The project is involves remaking of the Neo-futuristic American architect John Portman’s spectacular hotel which was built in1987. The existing hotel offered the ideal stage for the reinvention of the atrium hotel, with bringing the garden into the atrium. The challenges of lighting design involves introducing layers of light in the impressive atrium space, working with limited existing lighting points, integrating the new and old elements and also the trees and planting scheme unto the cascading planters. The atrium receives limited daylight exposure and posed challenges to the survival of the trees and plants. While grow lights are definitely required to supports the growth of the garden, achieving certain technical requirements of photosynthetic active radiation levels, the general concern of how the exposed grow lights will co-exist with the hotel guests and even complement the ambience for the hotel. The lighting concept thus challenges this and using very controlled optics, high RA9, colour rendering and tunable white solution of the grow lights, we are able to create the atmosphere of being in the forest in the daytime in 3800K, while evening approaches, the lighting ambience transforms into an atmospheric garden at 3100K. The lighting level changes throughout the day, responding to the natural lighting environment and the needs of the greenery. The grow lights double up to support growth and form part of the overall scenes and ambience of the atrium, which was originally too dark before the renovation. The interior architectural lighting also involves the overall lighting in the reception, atrium space, in addition to the landscape lighting.

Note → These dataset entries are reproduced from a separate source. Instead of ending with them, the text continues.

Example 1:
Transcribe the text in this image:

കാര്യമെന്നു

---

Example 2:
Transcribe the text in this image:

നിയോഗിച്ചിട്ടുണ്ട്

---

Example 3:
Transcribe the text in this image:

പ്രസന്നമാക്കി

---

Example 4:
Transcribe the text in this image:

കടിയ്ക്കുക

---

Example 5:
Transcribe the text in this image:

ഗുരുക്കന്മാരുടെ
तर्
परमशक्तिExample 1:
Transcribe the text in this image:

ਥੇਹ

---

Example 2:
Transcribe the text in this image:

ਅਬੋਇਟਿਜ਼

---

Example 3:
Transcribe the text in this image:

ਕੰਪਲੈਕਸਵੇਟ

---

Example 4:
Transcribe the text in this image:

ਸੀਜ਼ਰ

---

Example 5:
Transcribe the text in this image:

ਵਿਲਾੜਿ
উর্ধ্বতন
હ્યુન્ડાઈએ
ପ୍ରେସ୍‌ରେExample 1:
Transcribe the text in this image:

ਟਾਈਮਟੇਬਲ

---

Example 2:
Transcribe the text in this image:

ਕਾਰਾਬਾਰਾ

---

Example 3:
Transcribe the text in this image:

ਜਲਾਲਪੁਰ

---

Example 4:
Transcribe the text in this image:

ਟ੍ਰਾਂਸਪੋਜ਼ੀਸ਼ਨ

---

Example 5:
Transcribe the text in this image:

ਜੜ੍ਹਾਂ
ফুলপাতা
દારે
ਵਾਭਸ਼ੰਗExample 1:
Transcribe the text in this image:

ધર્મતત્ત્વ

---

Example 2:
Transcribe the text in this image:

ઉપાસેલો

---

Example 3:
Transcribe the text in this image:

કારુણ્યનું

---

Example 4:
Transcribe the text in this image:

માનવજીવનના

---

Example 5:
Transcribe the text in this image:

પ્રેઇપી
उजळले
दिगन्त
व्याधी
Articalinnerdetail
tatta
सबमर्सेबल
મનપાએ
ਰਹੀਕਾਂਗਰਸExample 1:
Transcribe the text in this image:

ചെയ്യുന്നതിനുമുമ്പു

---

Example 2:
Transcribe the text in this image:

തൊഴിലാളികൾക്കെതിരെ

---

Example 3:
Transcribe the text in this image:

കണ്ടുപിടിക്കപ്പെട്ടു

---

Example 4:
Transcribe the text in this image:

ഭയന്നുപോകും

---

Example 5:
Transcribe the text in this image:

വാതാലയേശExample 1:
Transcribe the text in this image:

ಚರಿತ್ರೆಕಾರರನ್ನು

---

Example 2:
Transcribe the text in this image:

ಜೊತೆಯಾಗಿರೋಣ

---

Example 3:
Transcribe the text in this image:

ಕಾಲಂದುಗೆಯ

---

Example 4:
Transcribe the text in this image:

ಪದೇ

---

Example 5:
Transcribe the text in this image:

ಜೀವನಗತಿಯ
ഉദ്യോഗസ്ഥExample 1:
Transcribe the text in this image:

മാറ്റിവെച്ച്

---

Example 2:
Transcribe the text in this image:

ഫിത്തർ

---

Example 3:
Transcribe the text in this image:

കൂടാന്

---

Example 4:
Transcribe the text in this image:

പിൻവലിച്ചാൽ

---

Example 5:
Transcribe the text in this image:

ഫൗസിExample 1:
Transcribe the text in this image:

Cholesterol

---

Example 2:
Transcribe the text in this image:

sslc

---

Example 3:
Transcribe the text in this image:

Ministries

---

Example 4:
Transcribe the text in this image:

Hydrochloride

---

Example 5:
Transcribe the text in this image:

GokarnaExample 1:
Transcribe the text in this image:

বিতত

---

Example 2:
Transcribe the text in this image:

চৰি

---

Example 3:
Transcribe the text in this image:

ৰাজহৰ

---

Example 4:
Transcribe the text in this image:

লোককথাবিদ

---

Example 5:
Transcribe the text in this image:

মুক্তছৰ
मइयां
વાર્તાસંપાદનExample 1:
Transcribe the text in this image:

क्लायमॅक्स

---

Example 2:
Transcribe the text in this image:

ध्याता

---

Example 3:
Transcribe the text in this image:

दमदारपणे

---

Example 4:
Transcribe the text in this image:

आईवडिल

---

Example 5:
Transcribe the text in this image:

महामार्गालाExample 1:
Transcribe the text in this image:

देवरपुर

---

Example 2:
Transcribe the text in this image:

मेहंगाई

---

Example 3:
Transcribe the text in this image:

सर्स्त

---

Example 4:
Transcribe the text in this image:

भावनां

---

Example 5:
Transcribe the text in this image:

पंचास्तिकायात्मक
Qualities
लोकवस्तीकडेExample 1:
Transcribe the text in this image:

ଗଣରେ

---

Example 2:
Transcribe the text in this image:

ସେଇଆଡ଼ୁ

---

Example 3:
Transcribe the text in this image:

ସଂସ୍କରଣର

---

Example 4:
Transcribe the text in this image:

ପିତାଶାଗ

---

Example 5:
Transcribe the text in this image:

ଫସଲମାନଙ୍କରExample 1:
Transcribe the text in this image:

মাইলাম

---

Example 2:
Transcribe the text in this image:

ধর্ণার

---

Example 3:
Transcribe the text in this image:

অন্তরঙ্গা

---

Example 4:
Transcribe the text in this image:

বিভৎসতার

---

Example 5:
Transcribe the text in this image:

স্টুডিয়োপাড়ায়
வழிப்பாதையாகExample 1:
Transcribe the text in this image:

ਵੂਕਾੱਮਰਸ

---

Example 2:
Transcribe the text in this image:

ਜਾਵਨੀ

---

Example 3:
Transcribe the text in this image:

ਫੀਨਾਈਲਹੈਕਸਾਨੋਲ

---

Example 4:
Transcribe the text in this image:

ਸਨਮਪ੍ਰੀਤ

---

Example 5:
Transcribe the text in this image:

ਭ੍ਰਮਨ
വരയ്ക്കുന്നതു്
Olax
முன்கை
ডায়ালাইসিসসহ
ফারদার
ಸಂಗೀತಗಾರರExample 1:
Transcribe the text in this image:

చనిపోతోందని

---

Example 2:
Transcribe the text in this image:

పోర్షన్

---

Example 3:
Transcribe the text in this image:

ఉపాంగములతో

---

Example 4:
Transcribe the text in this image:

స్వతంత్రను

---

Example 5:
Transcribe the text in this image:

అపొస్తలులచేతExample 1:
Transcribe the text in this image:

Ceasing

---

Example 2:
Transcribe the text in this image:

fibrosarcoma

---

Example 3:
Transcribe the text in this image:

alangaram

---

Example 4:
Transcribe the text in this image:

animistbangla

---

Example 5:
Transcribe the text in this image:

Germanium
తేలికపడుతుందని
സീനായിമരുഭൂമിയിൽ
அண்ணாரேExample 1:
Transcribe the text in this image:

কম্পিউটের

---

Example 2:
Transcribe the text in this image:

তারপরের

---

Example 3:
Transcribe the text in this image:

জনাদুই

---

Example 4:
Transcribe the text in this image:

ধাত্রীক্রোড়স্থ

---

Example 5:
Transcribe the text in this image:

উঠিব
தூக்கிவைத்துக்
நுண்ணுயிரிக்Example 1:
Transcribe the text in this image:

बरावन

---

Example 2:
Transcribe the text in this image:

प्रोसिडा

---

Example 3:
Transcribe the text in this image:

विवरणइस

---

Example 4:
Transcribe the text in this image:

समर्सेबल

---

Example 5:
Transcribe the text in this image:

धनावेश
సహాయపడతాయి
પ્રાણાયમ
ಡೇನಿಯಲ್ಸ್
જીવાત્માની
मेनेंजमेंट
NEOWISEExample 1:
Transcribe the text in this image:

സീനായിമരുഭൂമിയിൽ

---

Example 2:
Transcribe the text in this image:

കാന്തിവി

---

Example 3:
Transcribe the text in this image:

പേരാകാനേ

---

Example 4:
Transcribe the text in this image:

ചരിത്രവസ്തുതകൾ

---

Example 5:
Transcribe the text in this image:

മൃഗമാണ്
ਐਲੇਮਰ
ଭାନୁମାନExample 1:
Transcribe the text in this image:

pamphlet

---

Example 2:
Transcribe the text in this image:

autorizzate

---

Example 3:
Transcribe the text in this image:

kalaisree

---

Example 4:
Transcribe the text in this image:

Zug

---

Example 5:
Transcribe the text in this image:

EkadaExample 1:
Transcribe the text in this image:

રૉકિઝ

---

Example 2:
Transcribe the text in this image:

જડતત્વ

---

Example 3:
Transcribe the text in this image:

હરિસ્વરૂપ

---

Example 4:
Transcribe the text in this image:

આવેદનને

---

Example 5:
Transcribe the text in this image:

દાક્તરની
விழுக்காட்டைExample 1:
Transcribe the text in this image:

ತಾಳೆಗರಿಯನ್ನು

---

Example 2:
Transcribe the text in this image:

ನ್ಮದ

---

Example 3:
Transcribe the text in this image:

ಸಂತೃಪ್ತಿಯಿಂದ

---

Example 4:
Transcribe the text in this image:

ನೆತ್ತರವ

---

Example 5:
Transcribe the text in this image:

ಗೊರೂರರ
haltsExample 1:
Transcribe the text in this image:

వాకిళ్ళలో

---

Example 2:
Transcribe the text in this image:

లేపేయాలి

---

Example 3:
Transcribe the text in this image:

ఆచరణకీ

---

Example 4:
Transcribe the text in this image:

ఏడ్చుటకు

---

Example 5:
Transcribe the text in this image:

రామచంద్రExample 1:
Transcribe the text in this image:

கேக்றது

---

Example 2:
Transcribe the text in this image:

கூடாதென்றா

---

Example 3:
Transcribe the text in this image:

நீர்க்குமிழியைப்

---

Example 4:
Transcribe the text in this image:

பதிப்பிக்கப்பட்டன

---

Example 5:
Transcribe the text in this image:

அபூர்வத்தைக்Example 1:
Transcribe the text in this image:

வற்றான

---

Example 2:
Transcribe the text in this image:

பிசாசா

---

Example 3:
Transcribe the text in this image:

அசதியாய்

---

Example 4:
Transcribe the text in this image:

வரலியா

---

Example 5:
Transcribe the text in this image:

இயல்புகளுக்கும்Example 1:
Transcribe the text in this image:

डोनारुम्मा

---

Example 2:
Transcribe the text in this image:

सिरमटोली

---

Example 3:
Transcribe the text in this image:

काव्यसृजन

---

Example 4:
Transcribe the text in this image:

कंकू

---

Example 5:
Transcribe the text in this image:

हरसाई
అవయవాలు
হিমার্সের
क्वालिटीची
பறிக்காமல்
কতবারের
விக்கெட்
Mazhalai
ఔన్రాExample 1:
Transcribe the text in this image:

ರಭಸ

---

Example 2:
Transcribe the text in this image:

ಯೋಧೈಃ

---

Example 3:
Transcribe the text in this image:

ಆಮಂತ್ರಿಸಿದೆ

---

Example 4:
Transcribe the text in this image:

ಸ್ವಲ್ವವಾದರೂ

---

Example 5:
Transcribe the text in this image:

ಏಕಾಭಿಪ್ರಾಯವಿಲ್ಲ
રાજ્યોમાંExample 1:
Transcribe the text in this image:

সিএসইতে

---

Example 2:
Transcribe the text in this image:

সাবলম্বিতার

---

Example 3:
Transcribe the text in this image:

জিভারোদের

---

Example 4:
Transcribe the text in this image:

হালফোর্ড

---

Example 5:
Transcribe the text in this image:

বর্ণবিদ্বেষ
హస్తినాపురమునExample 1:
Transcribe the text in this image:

The opportunity of giving new light to the American artist, Richard Lippold’s suspended sculpture, Orchidea. Designed as a light tribute to Richard Lippold’s Orchidea sculpture and architect’s John Portman’s atrium built in 1987, the 2 and half minute light show performance is played every hourly at 7pm, 8pm, 9pm transforms the garden atrium into a new light scape in the evenings. Transitioning from a gardenscape, it turns into a futuristic scape of light and sound, bringing out the artistic playfulness of the on-site architectural elements by architect’s John Portman’s impressive atrium space, American Sculptor’s Richard Lippold’s hanging sculpture, Orchidea and the newly transformed interior garden scape by FDAT and Ramboll Studio Dreiseitl.

The light show will engage onsite volumes, planes and with the Orchidea as one of the key elements of the light show, enhancing interaction of light and space with the metallic suspended wires, geometric forms soaring through the atrium and engaging the atrium on the whole, and further bringing out the mood of euphoric futurism, spiritual aspiration.